Razor Storm
Razor Storm

Reputation: 12336

Saving and reading huge structs in matlab?

In matlab, I have a program that this implementation of linear support vector machines to do machine learning.

The library outputs a structure during the training phase that represents the model. This structure is to be used in the testing phase.

I would like to save this structure to a file so I don't have to go through the training phase every time.

I have tried psychtoolbox's WriteStructsToText() and ReadStructsFromText(), but they fail due to a buffer overflow while reading the struct into memory.

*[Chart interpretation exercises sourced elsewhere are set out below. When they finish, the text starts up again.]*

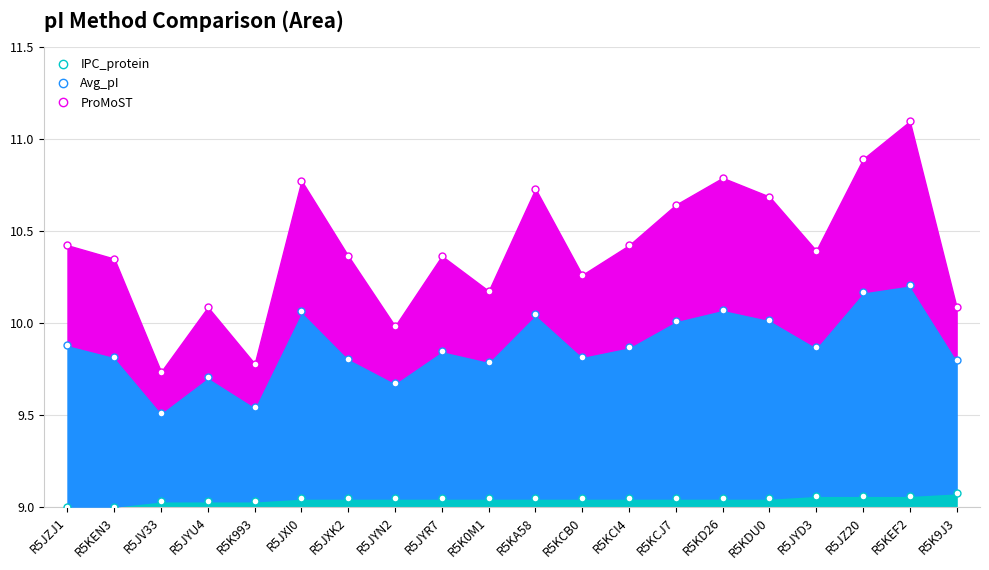

The IPC_protein series shows 2.4 at R5KEN3. True or false?

False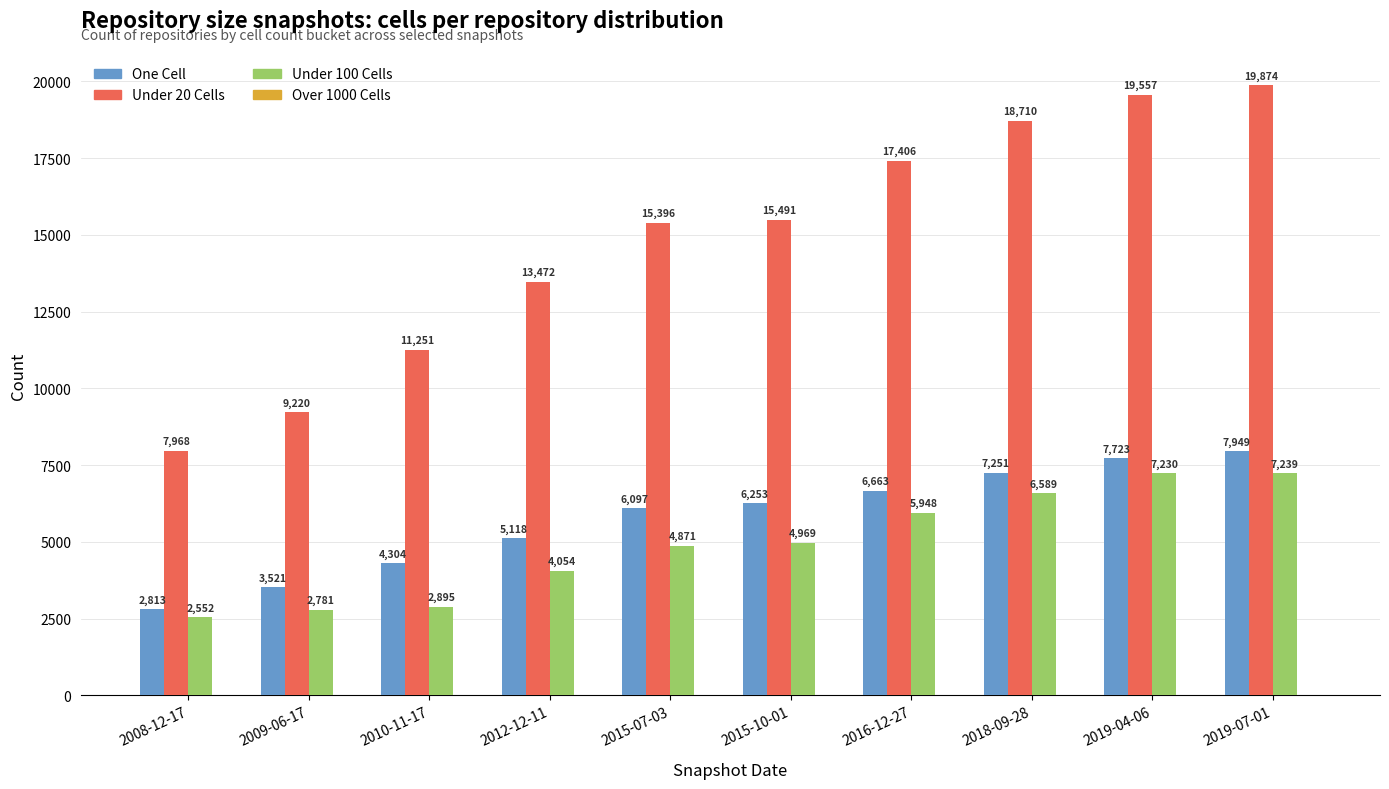

Reading right to left, extract all data points from this chart.

One Cell: 2019-07-01=7949	2019-04-06=7723	2018-09-28=7251	2016-12-27=6663	2015-10-01=6253	2015-07-03=6097	2012-12-11=5118	2010-11-17=4304	2009-06-17=3521	2008-12-17=2813
Under 20 Cells: 2019-07-01=19874	2019-04-06=19557	2018-09-28=18710	2016-12-27=17406	2015-10-01=15491	2015-07-03=15396	2012-12-11=13472	2010-11-17=11251	2009-06-17=9220	2008-12-17=7968
Under 100 Cells: 2019-07-01=7239	2019-04-06=7230	2018-09-28=6589	2016-12-27=5948	2015-10-01=4969	2015-07-03=4871	2012-12-11=4054	2010-11-17=2895	2009-06-17=2781	2008-12-17=2552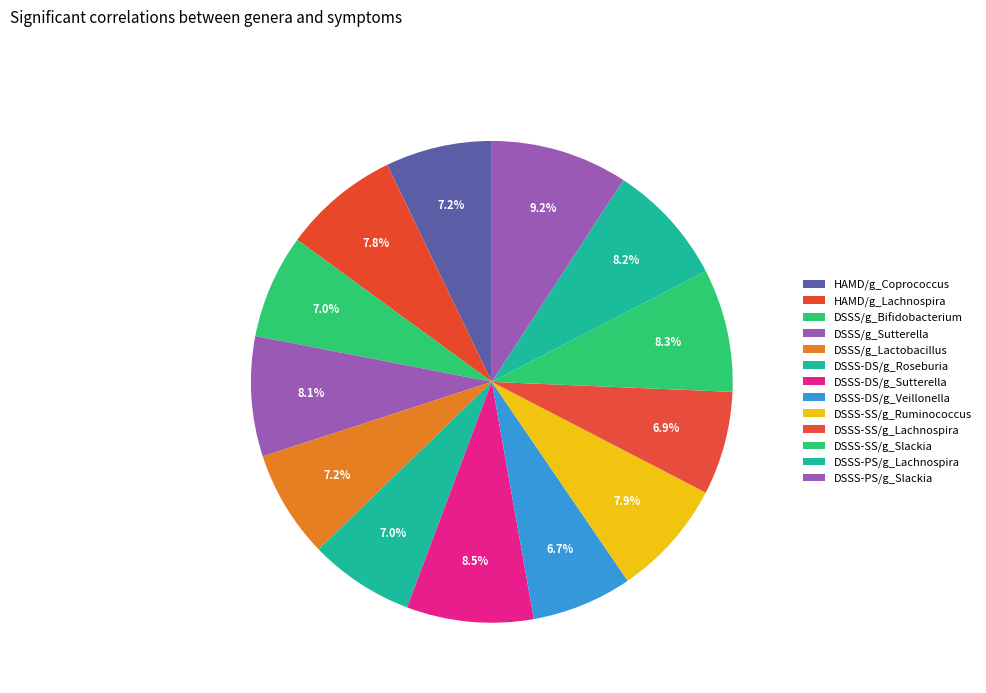

True or false: DSSS/g_Bifidobacterium accounts for 14% of the total.

False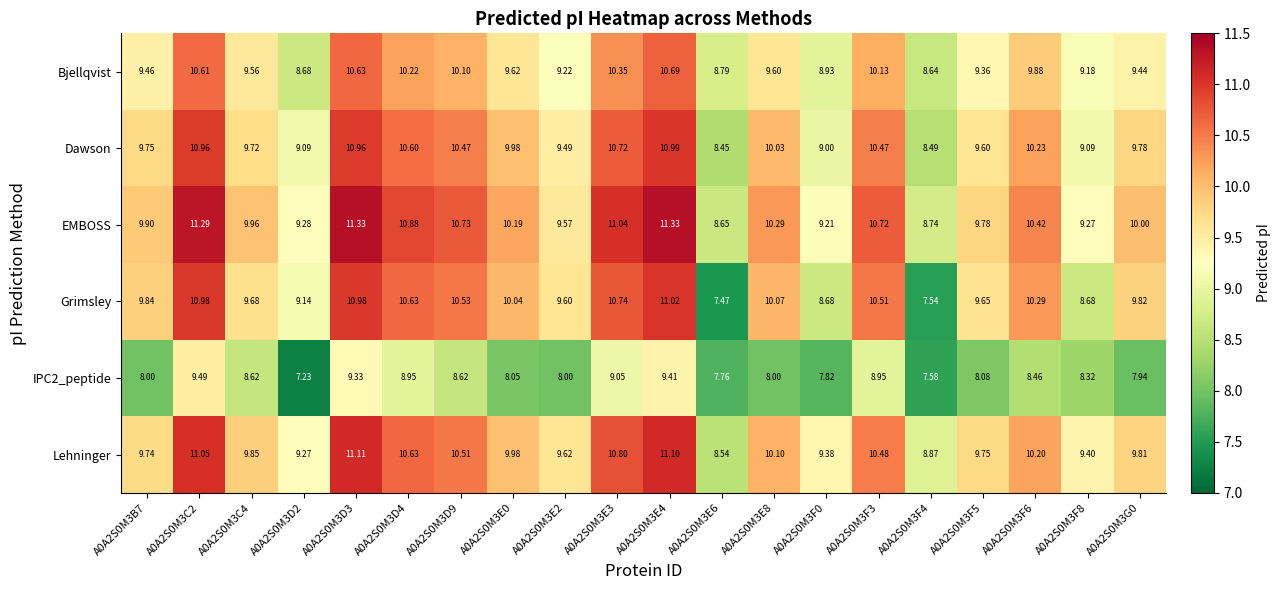

Is the value of IPC2_peptide at A0A2S0M3F5 greater than the value of Dawson at A0A2S0M3D3?

No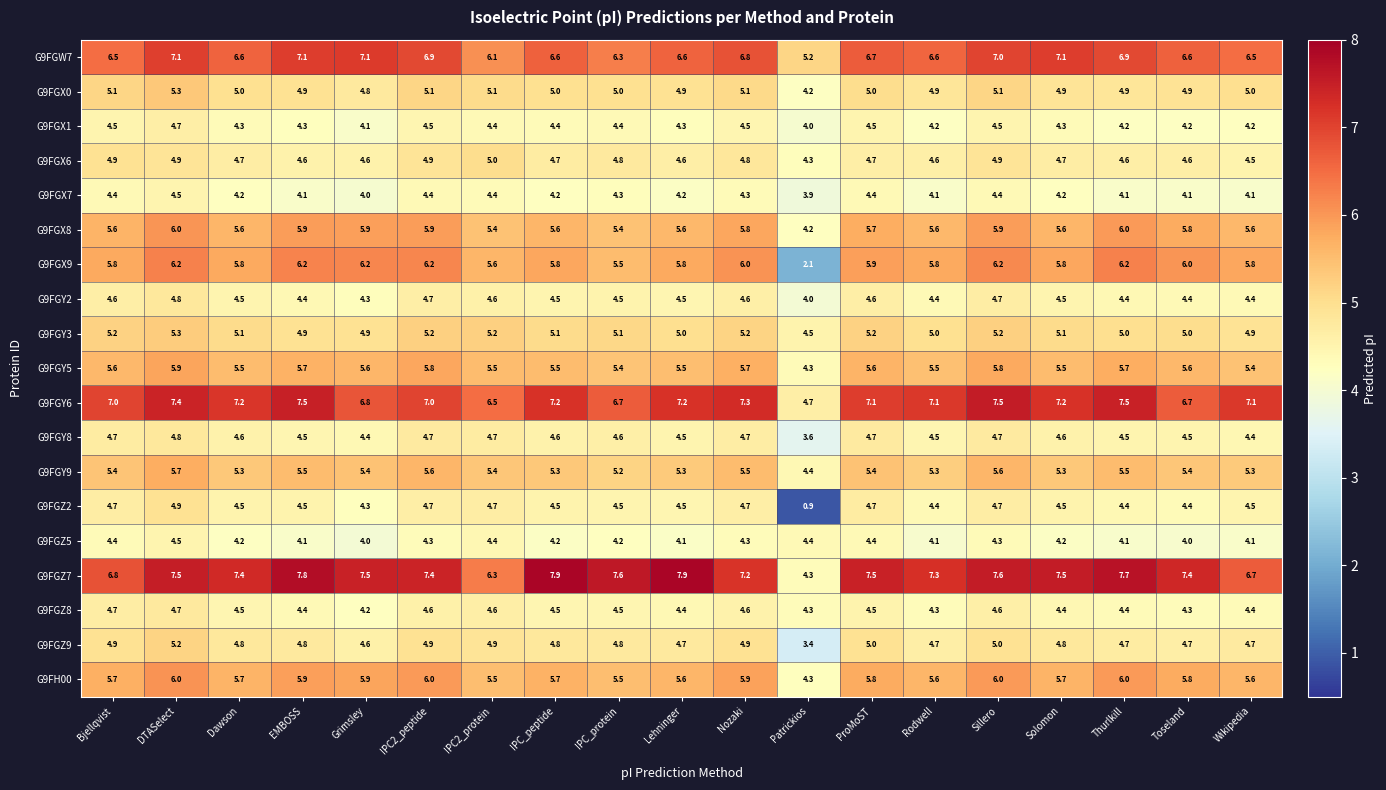

What is the spread (max minus min) of values at IPC_protein?

3.4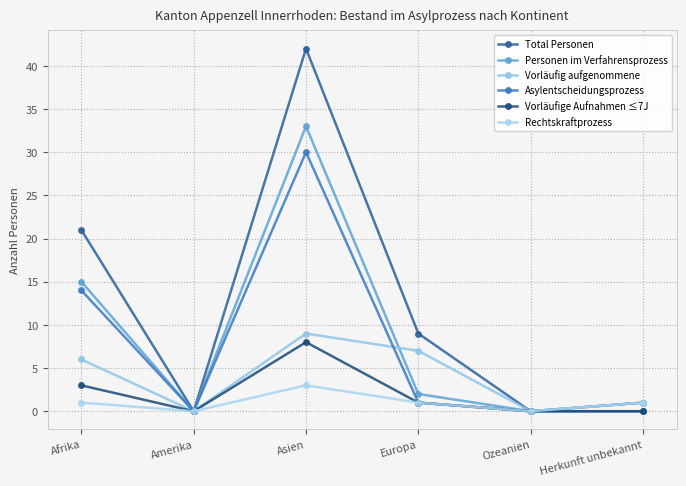

True or false: Vorläufig aufgenommene has a value of 0 at Herkunft unbekannt.

True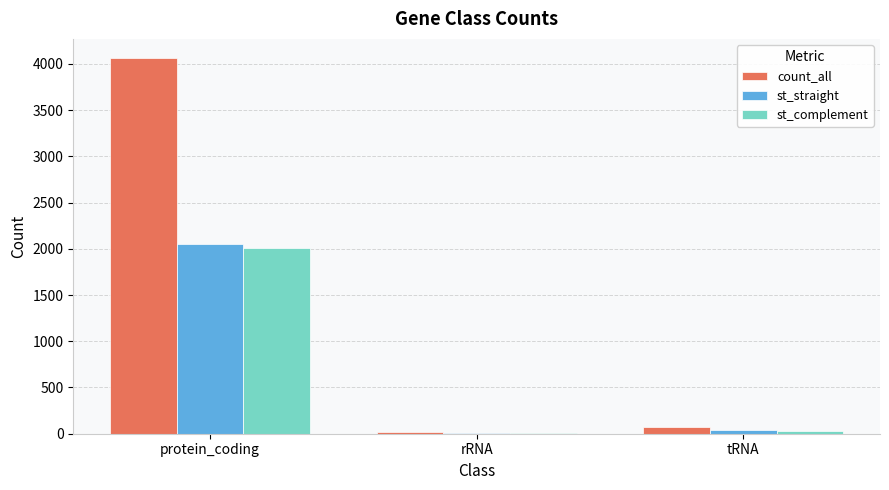

Reading left to right, transcribe all the data shown in this chart.

count_all: protein_coding=4067	rRNA=22	tRNA=78
st_straight: protein_coding=2053	rRNA=9	tRNA=44
st_complement: protein_coding=2014	rRNA=13	tRNA=34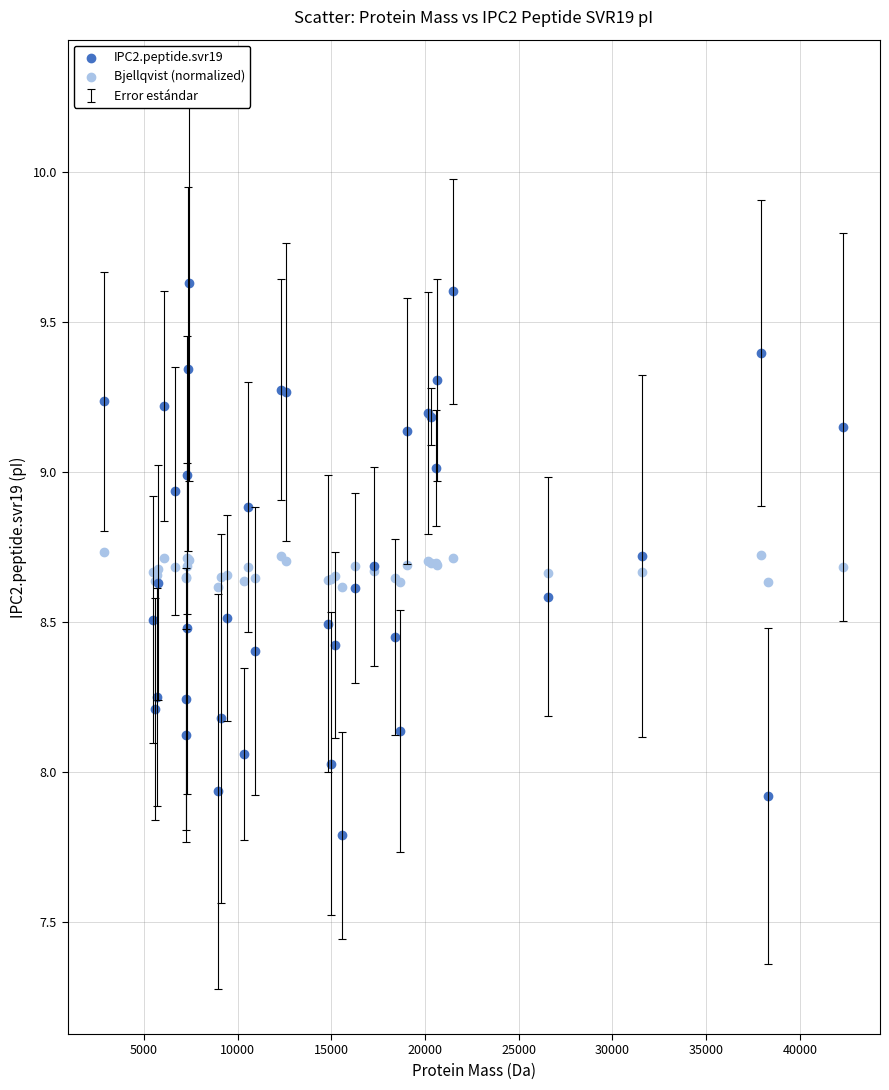

Which series has the widest spread of Y values?

IPC2.peptide.svr19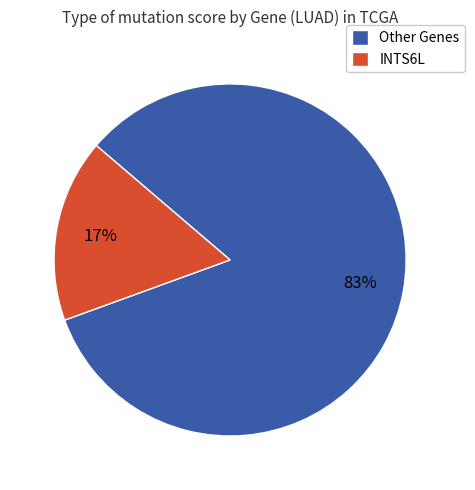

To the nearest percent, what percentage of the pie is Other Genes?

83%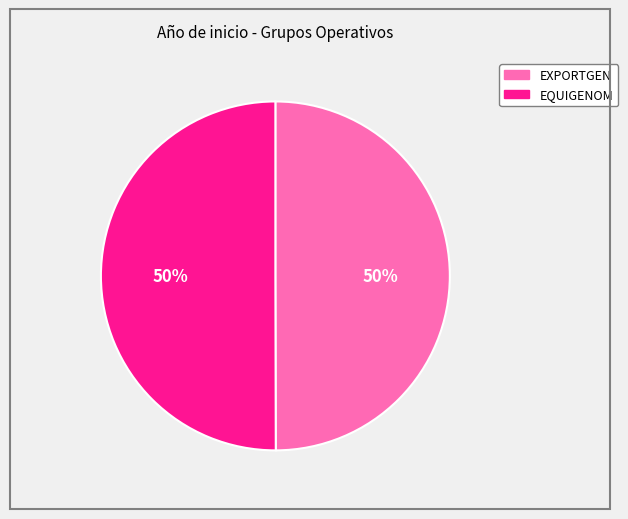

To the nearest percent, what portion does EQUIGENOM represent?

50%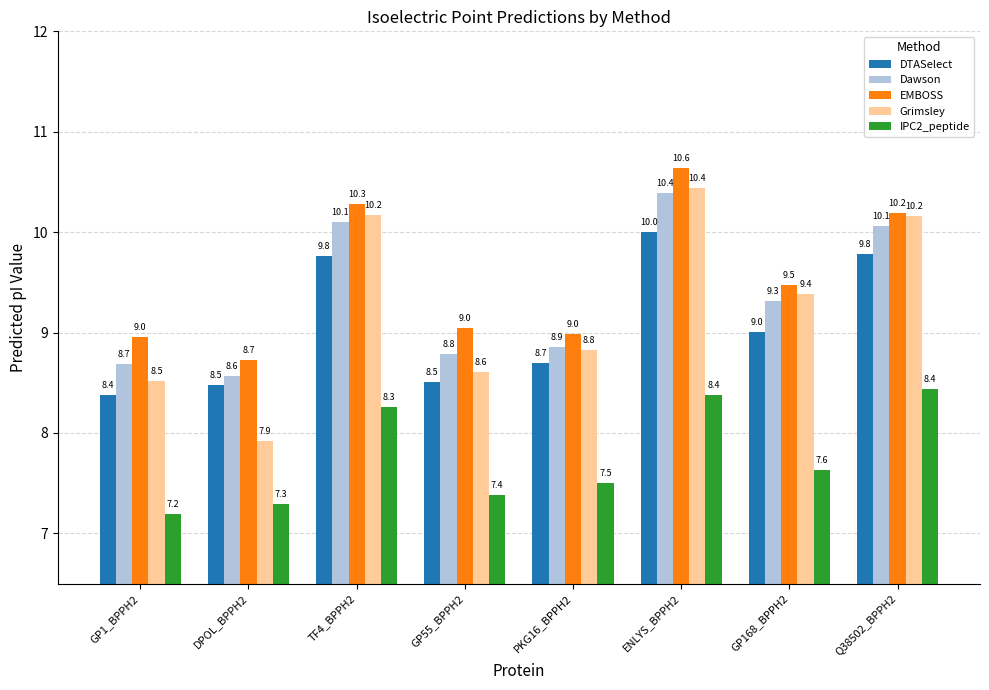

Reading left to right, transcribe all the data shown in this chart.

DTASelect: 8.4	8.5	9.8	8.5	8.7	10.0	9.0	9.8
Dawson: 8.7	8.6	10.1	8.8	8.9	10.4	9.3	10.1
EMBOSS: 9.0	8.7	10.3	9.0	9.0	10.6	9.5	10.2
Grimsley: 8.5	7.9	10.2	8.6	8.8	10.4	9.4	10.2
IPC2_peptide: 7.2	7.3	8.3	7.4	7.5	8.4	7.6	8.4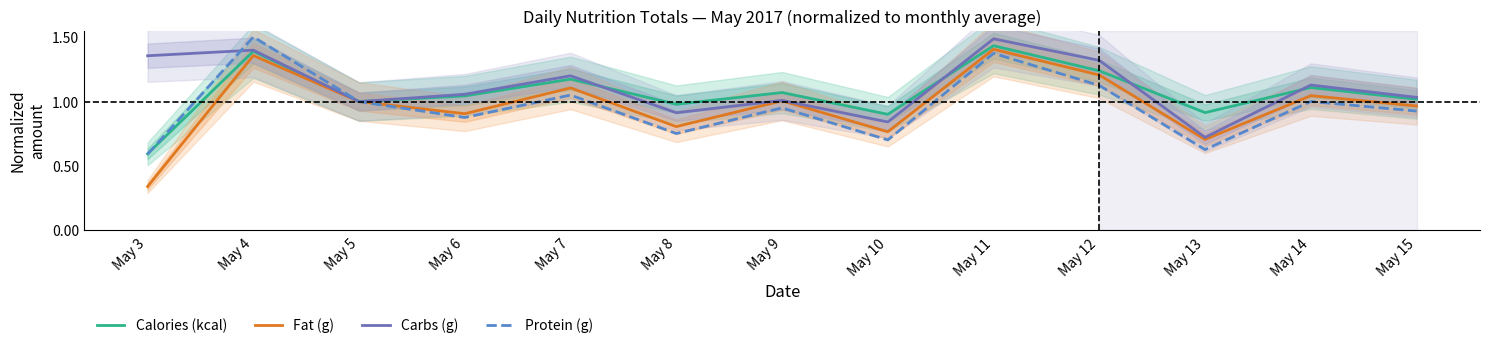

What are all the series names shown in the legend?

Calories (kcal), Fat (g), Carbs (g), Protein (g)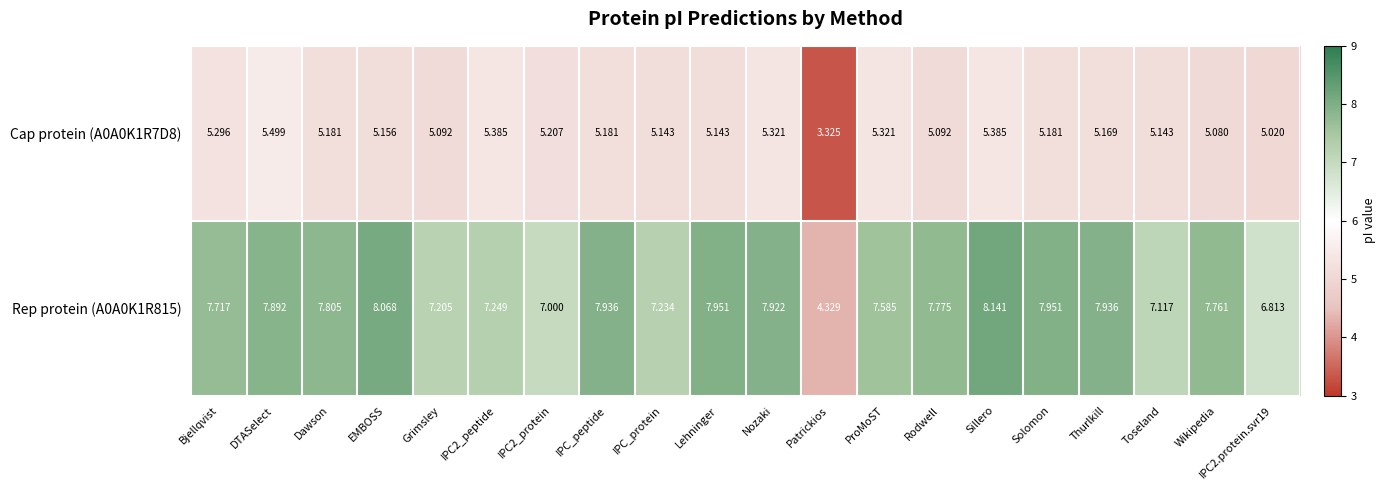

At which label does Cap protein (A0A0K1R7D8) first exceed 5?

Bjellqvist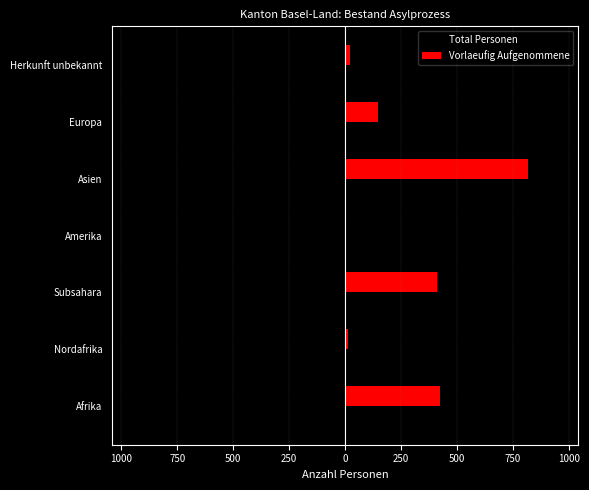

Reading left to right, transcribe all the data shown in this chart.

Total Personen: -462	-20	-441	-7	-947	-170	-24
Vorlaeufig Aufgenommene: 423	11	411	1	819	147	21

The outputted structure is a very large amount of data (tens of megabytes), so this could be the issue.

The structure:

    -Parameters: Parameters
    -nr_class: number of classes; = 2 for regression
    -nr_feature: number of features in training data (without including the bias term)
    -bias: If >= 0, we assume one additional feature is added to the end
        of each data instance.
    -Label: label of each class; empty for regression
    -w: a nr_w-by-n matrix for the weights, where n is nr_feature
        or nr_feature+1 depending on the existence of the bias term.
        nr_w is 1 if nr_class=2 and -s is not 4 (i.e., not
        multi-class svm by Crammer and Singer). It is
        nr_class otherwise.

edit:

Anyone know how to fix this error?

>> save('mode.txt','-struct','model');
>> model = load('mode.txt');
??? Error using ==> load
Number of columns on line 1 of ASCII file C:\Users\jason\Dropbox\Homework\cs280\FINAL PROJECTO\mode.txt
must be the same as previous lines.

Upvotes: 0

Views: 759

Answers (1)

Jonas
Jonas

Reputation: 74940

The easiest is to save the structure to a .mat-file:

outputStructure = yourTrainingFunction;

save('someFileName.mat','-struct','outputStructure');

And to load

outputStructure = load('someFileName.mat')

Be aware that if your files are very large, you may have to set the proper compatibility in the general settings of Matlab (save-file versions earlier than 7.3 cannot handle files >2GB, if I recall correctly).